== Segment start ==

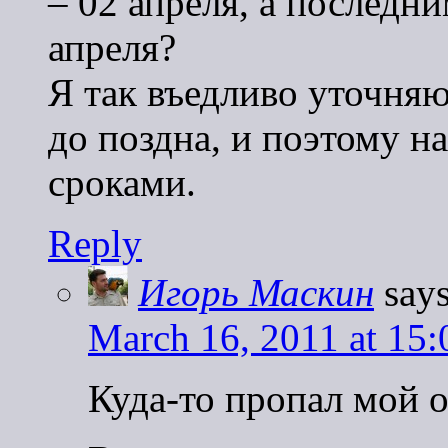
– 02 апреля, а последн
апреля?
Я так въедливо уточняю
до поздна, и поэтому н
сроками.
Reply
Игорь Маскин
says
March 16, 2011 at 15:
Куда-то пропал мой о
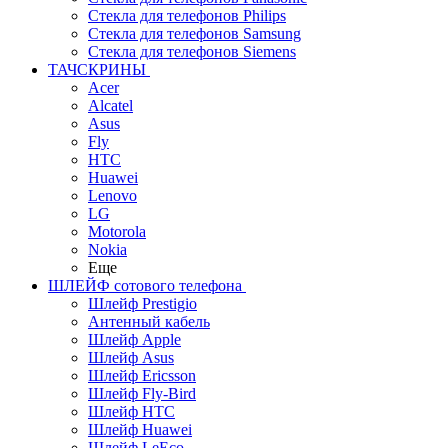
Стекла для телефонов Philips
Стекла для телефонов Samsung
Стекла для телефонов Siemens
ТАЧСКРИНЫ
Acer
Alcatel
Asus
Fly
HTC
Huawei
Lenovo
LG
Motorola
Nokia
Еще
ШЛЕЙФ сотового телефона
Шлейф Prestigio
Антенный кабель
Шлейф Apple
Шлейф Asus
Шлейф Ericsson
Шлейф Fly-Bird
Шлейф HTC
Шлейф Huawei
Шлейф LeEco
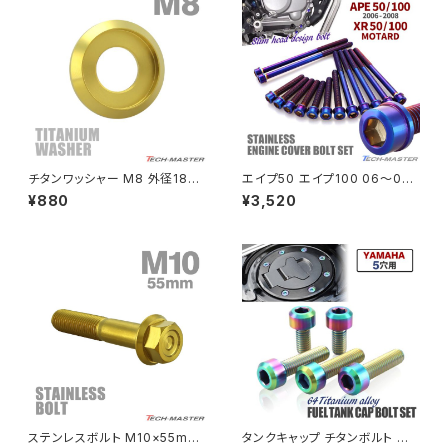
PCX150
ZEPYER 750 RS
PCX160
ZEPHYER 1100
Rebel250
ZEPHYER 1100 RS
チタンワッシャー M8 外径18m
エイプ50 エイプ100 06〜08
Rebel500
ZRX400
m 枠径14mm フジツボ型ワッシ
年 XRモタード エンジンカバー
¥880
¥3,520
ャー ゴールドカラー 1個 JA117
クランクケース ボルト 14本セッ
4
ト ステンレス製 焼きチタンカラ
SUPER HAWK
ー TB6193
ZRX-Ⅱ
SUPER HAWKⅢ
ZRX1100
VTR250
ZRX1100-Ⅱ
XL230
ZRX1200DAEG
ステンレスボルト M10×55mm
タンクキャップ チタンボルト バ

== Segment end ==

WORK TO COMPLETE ::
Skip the pictures and print exactly the lines from the one containing "до поздна, и поэтому н" through the end of the records above.

RESPONSE AREA ::
до поздна, и поэтому н
сроками.
Reply
Игорь Маскин
says
March 16, 2011 at 15:
Куда-то пропал мой о
Стекла для телефонов Philips
Стекла для телефонов Samsung
Стекла для телефонов Siemens
ТАЧСКРИНЫ
Acer
Alcatel
Asus
Fly
HTC
Huawei
Lenovo
LG
Motorola
Nokia
Еще
ШЛЕЙФ сотового телефона
Шлейф Prestigio
Антенный кабель
Шлейф Apple
Шлейф Asus
Шлейф Ericsson
Шлейф Fly-Bird
Шлейф HTC
Шлейф Huawei
Шлейф LeEco
PCX150
ZEPYER 750 RS
PCX160
ZEPHYER 1100
Rebel250
ZEPHYER 1100 RS
チタンワッシャー M8 外径18m
エイプ50 エイプ100 06〜08
Rebel500
ZRX400
m 枠径14mm フジツボ型ワッシ
年 XRモタード エンジンカバー
¥880
¥3,520
ャー ゴールドカラー 1個 JA117
クランクケース ボルト 14本セッ
4
ト ステンレス製 焼きチタンカラ
SUPER HAWK
ー TB6193
ZRX-Ⅱ
SUPER HAWKⅢ
ZRX1100
VTR250
ZRX1100-Ⅱ
XL230
ZRX1200DAEG
ステンレスボルト M10×55mm
タンクキャップ チタンボルト バ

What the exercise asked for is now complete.